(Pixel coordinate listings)
_____

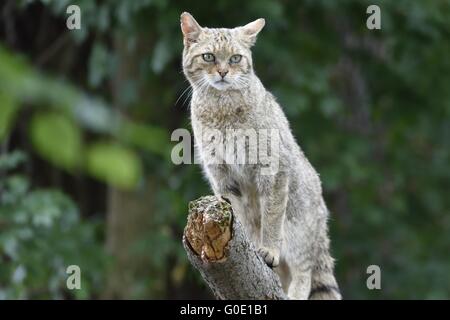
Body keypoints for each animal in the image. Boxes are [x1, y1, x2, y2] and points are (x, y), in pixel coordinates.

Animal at [179, 11, 342, 300]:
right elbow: (240, 218)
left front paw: (268, 249)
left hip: (300, 232)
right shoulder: (222, 177)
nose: (223, 72)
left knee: (304, 273)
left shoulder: (273, 170)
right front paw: (249, 246)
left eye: (235, 58)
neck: (221, 108)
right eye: (208, 56)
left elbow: (272, 218)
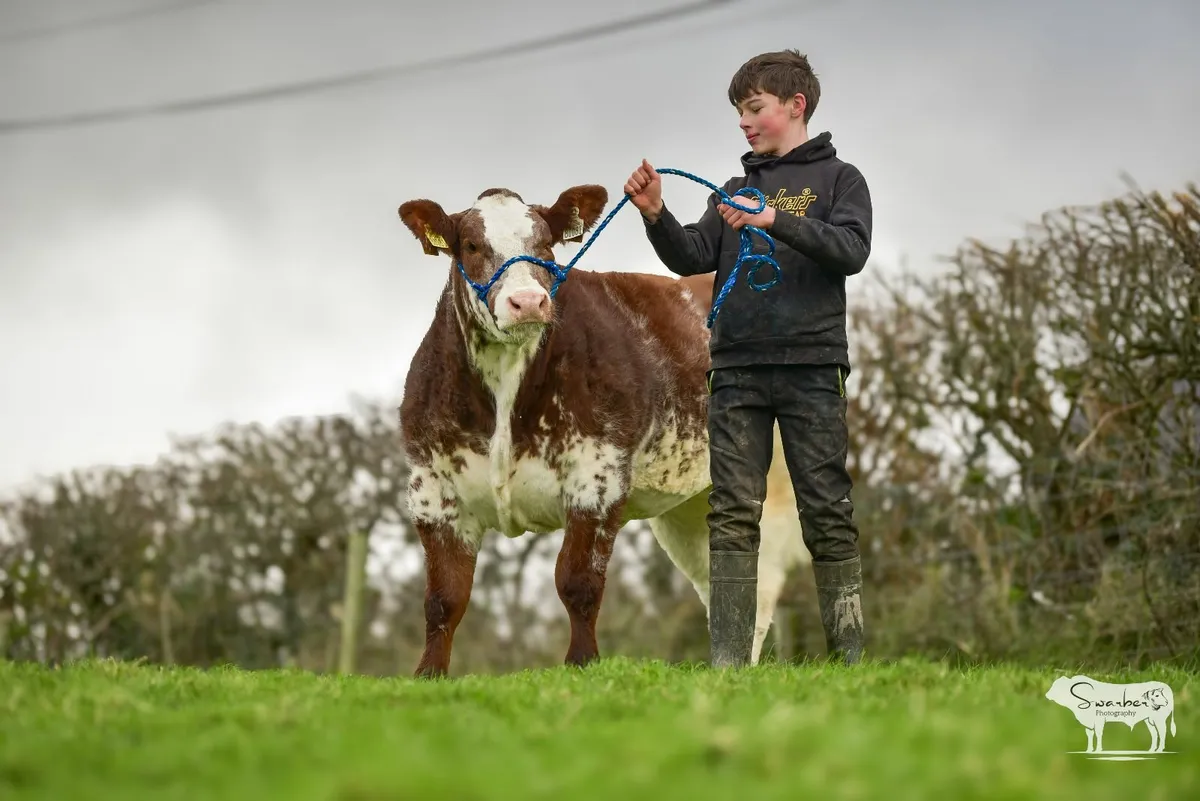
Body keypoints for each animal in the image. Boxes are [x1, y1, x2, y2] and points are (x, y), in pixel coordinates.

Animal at [395, 182, 809, 678]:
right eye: (472, 246)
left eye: (546, 245)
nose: (528, 302)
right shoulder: (431, 489)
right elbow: (444, 598)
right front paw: (428, 675)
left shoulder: (598, 475)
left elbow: (578, 582)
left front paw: (581, 664)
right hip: (690, 507)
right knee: (717, 582)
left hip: (777, 488)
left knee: (761, 587)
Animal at [1045, 674, 1177, 753]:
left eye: (1057, 686)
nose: (1047, 695)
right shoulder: (1088, 723)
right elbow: (1089, 735)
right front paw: (1089, 750)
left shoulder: (1099, 720)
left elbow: (1098, 734)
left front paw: (1098, 750)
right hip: (1149, 720)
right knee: (1155, 734)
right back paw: (1151, 750)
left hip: (1159, 720)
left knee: (1162, 732)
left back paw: (1159, 749)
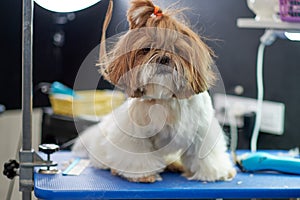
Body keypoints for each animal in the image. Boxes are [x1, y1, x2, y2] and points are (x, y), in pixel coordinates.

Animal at [71, 0, 236, 183]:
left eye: (176, 49)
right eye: (146, 49)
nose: (163, 58)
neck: (166, 99)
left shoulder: (202, 129)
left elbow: (206, 153)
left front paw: (213, 173)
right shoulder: (134, 134)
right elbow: (138, 155)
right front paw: (143, 174)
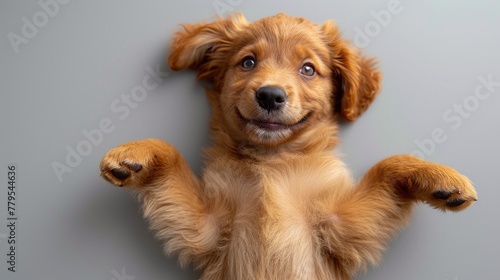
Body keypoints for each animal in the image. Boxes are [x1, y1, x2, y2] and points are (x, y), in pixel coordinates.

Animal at [99, 13, 478, 280]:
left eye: (308, 69)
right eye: (248, 62)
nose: (270, 95)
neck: (272, 163)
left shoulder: (341, 226)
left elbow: (387, 165)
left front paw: (439, 178)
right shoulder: (205, 226)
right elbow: (172, 153)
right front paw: (135, 152)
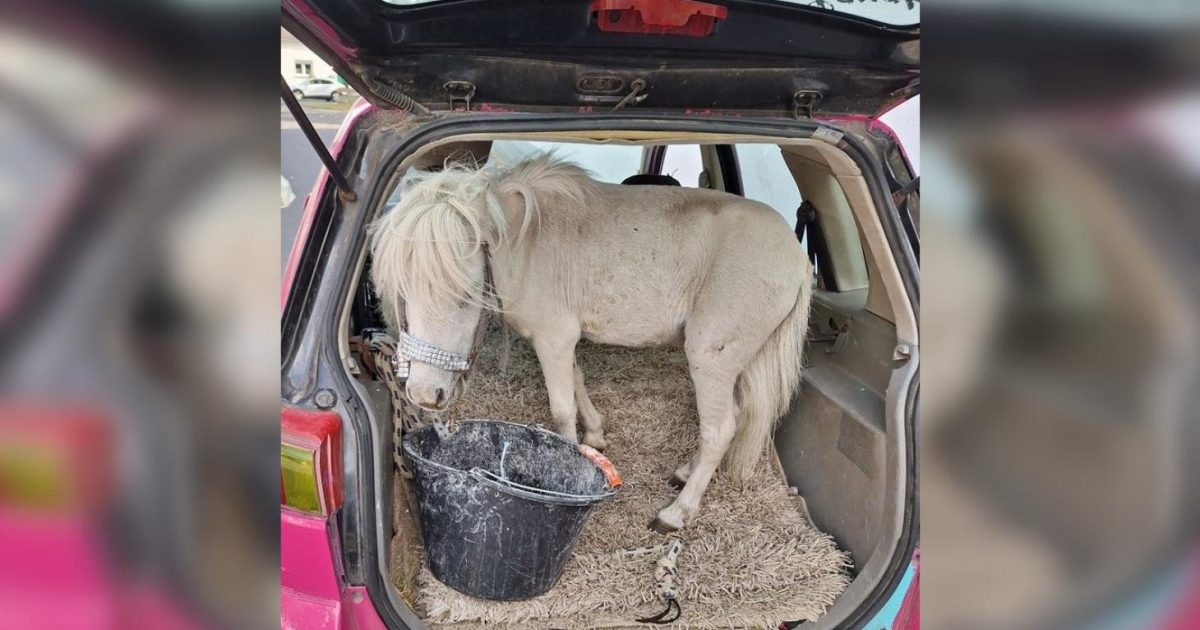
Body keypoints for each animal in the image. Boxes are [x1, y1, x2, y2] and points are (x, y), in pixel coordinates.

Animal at [369, 154, 811, 531]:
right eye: (402, 293)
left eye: (464, 295)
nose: (425, 395)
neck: (525, 245)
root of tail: (797, 258)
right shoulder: (562, 340)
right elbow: (578, 380)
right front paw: (595, 434)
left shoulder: (553, 338)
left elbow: (562, 411)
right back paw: (685, 472)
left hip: (711, 358)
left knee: (719, 429)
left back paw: (676, 512)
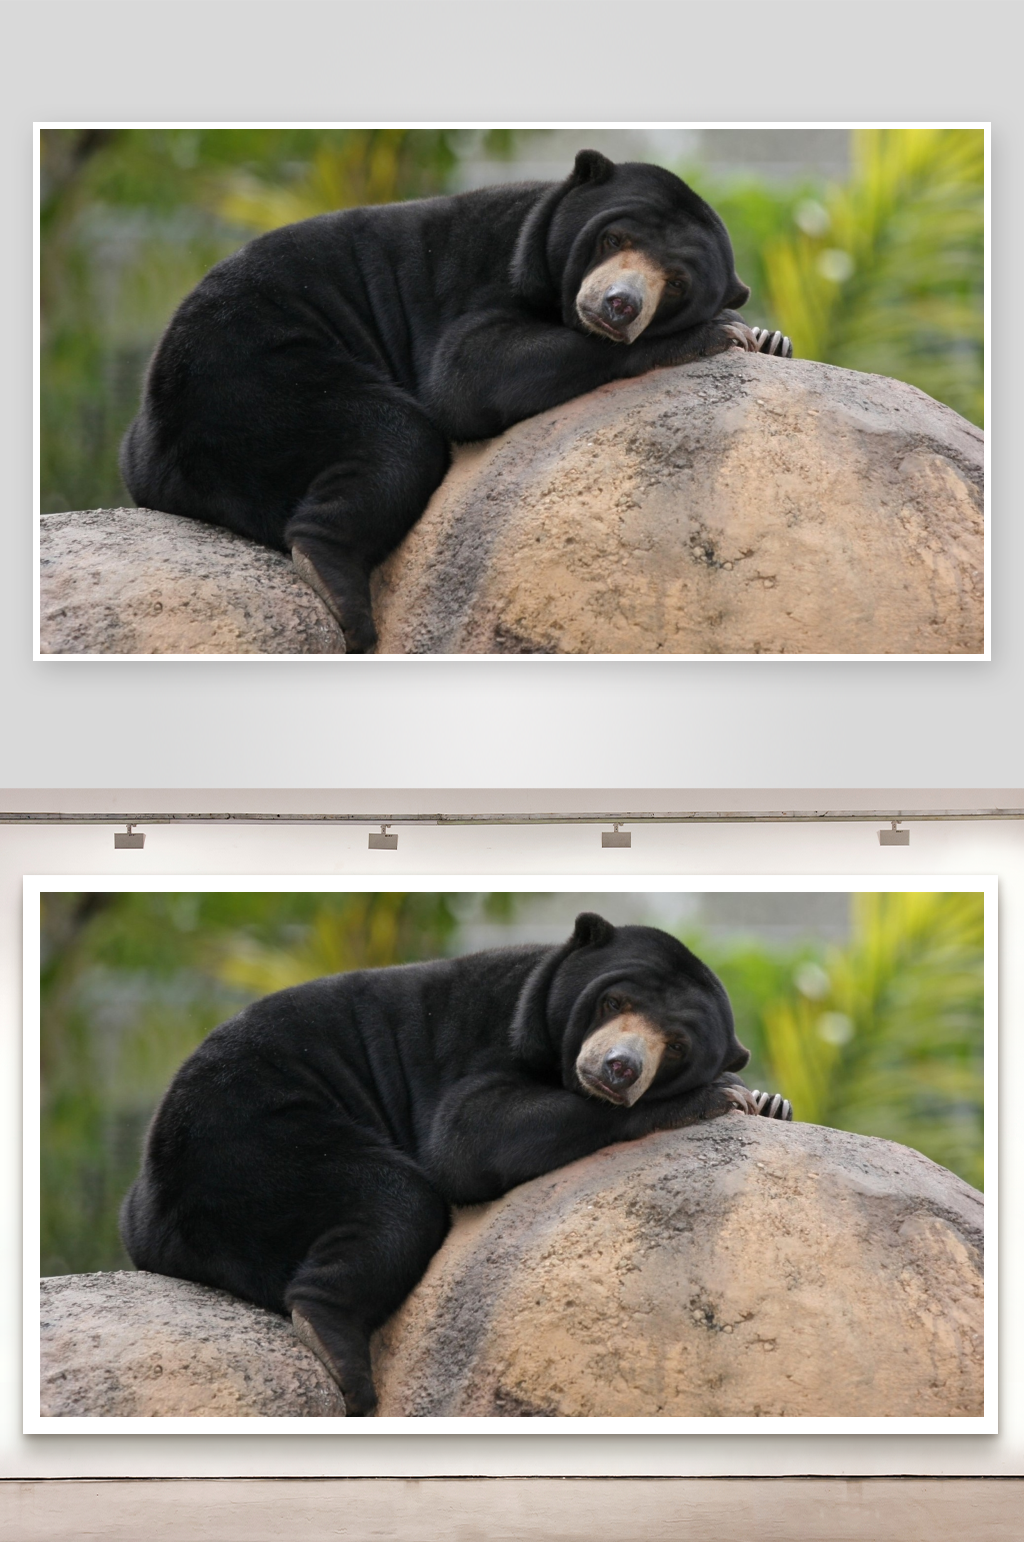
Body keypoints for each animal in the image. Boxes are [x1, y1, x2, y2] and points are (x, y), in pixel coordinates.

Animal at [119, 149, 793, 654]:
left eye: (675, 283)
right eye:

_____

**What the task asks**. Whenever a line above has the word "knee" in it, copy that line.

**Exercise response**.
left knee: (304, 273)
right knee: (717, 582)
left knee: (761, 587)
right knee: (1155, 734)
left knee: (1162, 732)
left knee: (719, 429)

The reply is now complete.